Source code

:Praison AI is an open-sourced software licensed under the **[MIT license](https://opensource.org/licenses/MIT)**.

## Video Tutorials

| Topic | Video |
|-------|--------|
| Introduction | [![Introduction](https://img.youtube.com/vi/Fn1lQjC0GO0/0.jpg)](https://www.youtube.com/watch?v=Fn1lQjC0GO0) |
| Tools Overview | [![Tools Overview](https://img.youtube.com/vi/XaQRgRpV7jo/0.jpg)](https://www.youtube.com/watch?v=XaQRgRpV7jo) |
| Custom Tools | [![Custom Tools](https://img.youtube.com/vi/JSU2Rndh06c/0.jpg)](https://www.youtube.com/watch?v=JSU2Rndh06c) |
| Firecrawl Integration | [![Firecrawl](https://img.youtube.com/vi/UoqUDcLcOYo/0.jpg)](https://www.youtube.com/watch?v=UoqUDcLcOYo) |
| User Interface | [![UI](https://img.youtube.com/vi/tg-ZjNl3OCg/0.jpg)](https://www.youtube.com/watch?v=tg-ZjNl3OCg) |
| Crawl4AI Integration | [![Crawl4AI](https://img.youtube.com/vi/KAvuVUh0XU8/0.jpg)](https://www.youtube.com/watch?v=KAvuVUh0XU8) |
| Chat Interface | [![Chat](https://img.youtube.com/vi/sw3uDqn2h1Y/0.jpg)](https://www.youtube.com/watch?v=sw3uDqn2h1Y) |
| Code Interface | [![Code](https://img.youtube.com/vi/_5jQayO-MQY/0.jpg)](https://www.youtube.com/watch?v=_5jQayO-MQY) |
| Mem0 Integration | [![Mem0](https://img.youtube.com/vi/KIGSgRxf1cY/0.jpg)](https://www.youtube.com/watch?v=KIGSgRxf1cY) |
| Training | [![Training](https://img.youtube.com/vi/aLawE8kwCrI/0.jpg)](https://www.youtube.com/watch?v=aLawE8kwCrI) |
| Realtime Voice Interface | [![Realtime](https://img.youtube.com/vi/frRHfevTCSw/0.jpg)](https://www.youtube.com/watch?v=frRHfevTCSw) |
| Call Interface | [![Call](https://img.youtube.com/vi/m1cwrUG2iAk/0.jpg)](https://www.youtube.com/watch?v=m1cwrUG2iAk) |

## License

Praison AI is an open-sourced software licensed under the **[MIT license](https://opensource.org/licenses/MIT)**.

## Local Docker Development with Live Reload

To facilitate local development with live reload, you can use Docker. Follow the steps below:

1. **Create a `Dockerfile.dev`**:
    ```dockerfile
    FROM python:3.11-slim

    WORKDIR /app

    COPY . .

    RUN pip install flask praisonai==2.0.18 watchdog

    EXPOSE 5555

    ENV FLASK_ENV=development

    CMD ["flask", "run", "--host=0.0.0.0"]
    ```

What you need to do
Each line holding "Tools" should be copied from the material above.

Answer space
| Tools Overview | [![Tools Overview](https://img.youtube.com/vi/XaQRgRpV7jo/0.jpg)](https://www.youtube.com/watch?v=XaQRgRpV7jo) |
| Custom Tools | [![Custom Tools](https://img.youtube.com/vi/JSU2Rndh06c/0.jpg)](https://www.youtube.com/watch?v=JSU2Rndh06c) |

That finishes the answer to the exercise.